— TASK PROMPT —
Pull out every line in the listing below that contains the word "left".

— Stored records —
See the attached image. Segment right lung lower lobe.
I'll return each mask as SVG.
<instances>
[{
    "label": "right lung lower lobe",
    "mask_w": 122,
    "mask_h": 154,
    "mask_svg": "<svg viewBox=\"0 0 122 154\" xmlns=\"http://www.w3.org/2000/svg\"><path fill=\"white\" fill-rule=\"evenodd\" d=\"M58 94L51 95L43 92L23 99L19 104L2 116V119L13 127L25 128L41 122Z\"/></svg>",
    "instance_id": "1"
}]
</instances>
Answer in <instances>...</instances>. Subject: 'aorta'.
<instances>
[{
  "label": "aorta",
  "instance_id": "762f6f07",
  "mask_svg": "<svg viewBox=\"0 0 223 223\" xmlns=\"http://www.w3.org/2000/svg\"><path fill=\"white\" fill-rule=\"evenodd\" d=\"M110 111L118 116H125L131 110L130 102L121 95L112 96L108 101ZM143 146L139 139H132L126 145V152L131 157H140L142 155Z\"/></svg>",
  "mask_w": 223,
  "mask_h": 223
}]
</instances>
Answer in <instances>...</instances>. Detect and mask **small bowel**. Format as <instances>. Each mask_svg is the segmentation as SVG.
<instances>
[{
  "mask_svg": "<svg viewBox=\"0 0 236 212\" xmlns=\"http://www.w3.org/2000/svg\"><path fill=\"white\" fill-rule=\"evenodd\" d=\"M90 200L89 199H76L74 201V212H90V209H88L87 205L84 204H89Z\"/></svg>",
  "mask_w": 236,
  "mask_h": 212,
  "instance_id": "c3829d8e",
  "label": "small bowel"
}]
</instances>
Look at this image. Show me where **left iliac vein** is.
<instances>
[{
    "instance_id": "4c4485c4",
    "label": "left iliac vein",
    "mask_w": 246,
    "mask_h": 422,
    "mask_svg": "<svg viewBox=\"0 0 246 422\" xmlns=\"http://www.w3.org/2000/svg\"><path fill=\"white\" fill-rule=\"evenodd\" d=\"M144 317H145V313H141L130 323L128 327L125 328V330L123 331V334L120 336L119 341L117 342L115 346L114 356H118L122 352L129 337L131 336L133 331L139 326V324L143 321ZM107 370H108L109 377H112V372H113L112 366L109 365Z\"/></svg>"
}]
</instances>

...

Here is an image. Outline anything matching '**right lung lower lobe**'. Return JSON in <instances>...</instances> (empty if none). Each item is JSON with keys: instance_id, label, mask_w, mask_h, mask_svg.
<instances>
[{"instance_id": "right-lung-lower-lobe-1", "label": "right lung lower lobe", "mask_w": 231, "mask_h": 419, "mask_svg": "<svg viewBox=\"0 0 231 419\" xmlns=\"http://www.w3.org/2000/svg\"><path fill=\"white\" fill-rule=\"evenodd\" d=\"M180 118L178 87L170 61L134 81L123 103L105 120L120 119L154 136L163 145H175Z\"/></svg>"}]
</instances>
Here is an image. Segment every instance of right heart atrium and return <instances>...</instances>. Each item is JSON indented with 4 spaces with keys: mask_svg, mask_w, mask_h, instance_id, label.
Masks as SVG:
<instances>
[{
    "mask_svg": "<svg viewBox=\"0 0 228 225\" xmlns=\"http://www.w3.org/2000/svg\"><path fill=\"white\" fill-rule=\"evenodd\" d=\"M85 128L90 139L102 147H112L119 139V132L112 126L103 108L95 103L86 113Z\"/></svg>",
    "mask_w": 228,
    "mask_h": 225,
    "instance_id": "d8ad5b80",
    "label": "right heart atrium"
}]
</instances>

— SOLUTION —
Look at this image. Show me where **left iliac vein** is.
    "label": "left iliac vein",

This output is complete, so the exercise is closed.